State how many lines of the entries hold the string "StringTok". Reply with the number alone.

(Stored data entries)
*** Begin section ***

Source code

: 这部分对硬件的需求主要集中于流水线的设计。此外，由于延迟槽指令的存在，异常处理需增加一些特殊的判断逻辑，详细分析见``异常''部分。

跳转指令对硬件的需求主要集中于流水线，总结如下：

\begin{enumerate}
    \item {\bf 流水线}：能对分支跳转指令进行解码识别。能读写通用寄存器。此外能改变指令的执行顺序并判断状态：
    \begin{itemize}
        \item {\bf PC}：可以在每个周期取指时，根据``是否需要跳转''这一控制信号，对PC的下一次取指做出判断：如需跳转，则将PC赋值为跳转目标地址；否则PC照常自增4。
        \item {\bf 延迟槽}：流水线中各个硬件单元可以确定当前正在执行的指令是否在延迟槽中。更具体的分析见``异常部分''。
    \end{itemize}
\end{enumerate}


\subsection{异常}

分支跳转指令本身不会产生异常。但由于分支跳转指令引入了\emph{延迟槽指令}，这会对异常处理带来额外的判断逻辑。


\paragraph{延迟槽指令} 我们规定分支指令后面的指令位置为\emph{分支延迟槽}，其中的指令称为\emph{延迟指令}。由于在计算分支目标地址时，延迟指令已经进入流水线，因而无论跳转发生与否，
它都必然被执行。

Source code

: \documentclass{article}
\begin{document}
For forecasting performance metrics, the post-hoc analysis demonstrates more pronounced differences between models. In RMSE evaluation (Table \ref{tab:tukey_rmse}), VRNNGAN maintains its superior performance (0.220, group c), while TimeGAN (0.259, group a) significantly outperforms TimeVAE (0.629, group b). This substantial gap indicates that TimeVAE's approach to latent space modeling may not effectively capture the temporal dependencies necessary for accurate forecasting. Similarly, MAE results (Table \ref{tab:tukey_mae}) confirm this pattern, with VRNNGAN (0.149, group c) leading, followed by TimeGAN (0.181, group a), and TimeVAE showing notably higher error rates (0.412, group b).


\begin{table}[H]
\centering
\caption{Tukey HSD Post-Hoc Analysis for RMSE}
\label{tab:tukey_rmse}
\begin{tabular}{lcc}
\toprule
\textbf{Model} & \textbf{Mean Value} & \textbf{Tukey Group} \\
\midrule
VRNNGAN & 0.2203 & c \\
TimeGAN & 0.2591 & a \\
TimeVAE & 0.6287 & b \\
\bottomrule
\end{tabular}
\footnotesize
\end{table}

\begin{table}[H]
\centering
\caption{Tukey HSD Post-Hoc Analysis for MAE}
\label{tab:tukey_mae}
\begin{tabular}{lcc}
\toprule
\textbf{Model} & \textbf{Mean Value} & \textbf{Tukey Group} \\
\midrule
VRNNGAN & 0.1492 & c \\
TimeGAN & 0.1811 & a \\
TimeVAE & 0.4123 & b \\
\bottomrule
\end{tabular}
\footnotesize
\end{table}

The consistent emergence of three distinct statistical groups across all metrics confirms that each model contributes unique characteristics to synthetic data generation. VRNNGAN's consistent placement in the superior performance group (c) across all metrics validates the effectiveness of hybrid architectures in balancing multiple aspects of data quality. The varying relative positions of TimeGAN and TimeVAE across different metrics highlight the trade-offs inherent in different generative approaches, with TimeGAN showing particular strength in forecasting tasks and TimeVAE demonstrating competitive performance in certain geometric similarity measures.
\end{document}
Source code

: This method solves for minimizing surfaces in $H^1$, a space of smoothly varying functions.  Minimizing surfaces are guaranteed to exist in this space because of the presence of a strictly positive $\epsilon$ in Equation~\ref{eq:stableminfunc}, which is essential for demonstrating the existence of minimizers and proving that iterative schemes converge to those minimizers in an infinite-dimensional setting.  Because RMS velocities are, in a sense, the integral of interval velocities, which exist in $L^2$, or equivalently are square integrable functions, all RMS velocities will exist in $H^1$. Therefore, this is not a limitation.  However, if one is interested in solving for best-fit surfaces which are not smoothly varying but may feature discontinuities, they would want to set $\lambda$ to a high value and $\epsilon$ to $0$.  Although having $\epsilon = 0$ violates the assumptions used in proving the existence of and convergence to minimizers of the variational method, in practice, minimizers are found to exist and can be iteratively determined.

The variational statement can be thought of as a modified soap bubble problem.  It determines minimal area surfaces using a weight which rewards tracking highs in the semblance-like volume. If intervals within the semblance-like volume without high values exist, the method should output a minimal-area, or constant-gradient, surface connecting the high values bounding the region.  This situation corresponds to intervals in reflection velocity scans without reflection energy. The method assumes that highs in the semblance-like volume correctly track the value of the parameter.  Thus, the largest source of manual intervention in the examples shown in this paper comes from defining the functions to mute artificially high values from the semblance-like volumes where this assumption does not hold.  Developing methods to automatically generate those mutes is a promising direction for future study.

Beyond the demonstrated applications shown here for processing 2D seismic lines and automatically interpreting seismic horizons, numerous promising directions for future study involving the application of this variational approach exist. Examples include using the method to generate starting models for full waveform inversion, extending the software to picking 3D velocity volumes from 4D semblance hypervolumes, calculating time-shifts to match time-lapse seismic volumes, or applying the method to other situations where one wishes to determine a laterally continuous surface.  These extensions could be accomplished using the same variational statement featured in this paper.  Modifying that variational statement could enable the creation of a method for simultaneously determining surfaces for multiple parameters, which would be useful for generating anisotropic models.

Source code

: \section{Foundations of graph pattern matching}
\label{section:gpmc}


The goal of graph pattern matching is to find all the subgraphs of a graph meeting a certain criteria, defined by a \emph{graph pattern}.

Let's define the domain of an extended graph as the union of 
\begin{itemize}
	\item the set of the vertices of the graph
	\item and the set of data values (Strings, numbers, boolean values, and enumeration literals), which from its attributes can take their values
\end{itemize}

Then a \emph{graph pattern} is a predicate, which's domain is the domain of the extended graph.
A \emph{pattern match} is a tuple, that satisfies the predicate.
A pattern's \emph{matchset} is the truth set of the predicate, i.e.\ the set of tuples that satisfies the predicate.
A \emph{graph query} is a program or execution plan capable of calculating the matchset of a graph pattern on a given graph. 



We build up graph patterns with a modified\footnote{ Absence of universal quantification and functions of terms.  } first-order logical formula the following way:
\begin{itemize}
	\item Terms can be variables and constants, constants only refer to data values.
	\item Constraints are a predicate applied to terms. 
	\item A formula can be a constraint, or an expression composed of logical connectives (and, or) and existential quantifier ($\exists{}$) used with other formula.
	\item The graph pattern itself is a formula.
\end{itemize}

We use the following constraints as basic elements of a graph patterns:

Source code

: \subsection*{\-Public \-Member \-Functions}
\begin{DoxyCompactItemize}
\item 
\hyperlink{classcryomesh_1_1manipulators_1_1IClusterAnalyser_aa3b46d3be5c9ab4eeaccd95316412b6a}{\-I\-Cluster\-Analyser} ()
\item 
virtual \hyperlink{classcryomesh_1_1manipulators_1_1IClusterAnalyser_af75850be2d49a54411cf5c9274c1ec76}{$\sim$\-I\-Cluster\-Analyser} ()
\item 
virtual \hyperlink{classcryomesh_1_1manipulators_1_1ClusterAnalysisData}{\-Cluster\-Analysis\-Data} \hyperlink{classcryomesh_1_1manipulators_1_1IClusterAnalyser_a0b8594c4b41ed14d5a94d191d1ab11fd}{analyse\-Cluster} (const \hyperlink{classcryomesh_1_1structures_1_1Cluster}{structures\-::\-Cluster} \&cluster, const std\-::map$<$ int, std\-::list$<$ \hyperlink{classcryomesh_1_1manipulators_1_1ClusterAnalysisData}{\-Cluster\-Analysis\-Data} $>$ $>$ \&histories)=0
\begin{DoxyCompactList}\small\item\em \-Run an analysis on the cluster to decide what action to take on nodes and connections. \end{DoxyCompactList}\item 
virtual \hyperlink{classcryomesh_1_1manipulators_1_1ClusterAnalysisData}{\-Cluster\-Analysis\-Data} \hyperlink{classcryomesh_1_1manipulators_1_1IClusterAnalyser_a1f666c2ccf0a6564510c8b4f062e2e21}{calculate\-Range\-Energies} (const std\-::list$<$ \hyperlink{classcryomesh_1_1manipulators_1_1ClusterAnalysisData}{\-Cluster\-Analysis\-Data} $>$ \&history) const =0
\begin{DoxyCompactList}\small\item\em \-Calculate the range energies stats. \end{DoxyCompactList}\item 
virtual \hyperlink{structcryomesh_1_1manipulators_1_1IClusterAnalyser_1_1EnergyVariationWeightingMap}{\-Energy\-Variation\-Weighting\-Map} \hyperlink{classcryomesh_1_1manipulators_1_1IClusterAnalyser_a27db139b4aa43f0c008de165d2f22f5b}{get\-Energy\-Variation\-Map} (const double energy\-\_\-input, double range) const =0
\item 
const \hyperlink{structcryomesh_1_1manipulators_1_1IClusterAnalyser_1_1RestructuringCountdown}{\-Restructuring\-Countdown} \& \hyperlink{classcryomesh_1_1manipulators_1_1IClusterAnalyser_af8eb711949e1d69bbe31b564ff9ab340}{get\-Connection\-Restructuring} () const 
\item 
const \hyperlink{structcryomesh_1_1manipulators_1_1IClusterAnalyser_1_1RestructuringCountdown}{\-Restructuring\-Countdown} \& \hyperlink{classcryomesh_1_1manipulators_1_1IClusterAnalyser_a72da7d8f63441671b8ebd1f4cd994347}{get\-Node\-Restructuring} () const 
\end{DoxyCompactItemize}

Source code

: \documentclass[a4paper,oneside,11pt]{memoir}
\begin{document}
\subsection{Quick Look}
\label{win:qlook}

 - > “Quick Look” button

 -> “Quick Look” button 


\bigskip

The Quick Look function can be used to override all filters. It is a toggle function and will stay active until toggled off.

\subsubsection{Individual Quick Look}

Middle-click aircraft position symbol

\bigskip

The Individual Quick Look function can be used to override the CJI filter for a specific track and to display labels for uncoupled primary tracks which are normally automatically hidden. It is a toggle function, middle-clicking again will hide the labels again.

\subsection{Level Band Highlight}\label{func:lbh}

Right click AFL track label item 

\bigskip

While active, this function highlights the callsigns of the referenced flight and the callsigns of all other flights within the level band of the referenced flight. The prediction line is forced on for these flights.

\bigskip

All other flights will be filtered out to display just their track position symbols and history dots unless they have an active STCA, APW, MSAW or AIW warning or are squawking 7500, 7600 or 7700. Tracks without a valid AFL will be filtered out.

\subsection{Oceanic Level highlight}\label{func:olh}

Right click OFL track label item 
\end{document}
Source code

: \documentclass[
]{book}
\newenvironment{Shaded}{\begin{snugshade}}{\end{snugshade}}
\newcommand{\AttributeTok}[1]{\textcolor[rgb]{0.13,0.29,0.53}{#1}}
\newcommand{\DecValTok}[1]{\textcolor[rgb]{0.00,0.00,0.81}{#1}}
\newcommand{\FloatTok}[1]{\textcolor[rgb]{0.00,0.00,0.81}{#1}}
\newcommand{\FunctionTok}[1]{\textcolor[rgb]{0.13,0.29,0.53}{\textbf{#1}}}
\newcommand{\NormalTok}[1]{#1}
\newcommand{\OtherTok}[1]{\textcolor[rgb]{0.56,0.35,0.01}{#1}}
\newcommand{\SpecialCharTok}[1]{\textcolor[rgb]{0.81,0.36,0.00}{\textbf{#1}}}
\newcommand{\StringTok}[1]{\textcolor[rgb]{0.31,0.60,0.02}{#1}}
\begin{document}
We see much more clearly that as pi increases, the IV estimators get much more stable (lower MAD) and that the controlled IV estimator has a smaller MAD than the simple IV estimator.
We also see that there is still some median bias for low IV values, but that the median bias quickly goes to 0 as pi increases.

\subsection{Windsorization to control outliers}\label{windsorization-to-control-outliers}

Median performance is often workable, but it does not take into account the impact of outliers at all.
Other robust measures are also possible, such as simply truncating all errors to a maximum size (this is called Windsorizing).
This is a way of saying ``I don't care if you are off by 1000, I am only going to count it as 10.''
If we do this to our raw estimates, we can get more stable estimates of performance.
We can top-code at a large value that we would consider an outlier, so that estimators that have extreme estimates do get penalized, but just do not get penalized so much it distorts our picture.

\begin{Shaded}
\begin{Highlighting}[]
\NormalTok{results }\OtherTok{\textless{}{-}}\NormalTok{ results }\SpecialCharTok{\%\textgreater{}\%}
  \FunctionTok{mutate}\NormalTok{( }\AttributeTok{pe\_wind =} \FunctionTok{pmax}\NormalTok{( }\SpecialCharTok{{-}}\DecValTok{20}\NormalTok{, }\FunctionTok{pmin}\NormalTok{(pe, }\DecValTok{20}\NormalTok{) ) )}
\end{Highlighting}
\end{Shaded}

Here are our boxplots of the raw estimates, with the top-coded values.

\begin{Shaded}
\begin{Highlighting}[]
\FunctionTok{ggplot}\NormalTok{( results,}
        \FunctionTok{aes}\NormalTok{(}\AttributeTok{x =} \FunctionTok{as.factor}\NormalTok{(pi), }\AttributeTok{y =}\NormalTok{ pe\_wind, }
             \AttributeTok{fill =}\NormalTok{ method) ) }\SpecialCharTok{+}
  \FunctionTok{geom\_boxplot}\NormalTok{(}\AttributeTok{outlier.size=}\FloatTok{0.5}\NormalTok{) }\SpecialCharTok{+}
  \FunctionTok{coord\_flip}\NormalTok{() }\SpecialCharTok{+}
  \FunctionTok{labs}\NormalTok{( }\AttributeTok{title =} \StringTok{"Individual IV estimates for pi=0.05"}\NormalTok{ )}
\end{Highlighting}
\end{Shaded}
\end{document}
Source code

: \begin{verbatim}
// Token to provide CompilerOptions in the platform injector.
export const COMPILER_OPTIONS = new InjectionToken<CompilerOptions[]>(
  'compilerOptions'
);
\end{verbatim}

*** End section ***

Expected answer:
2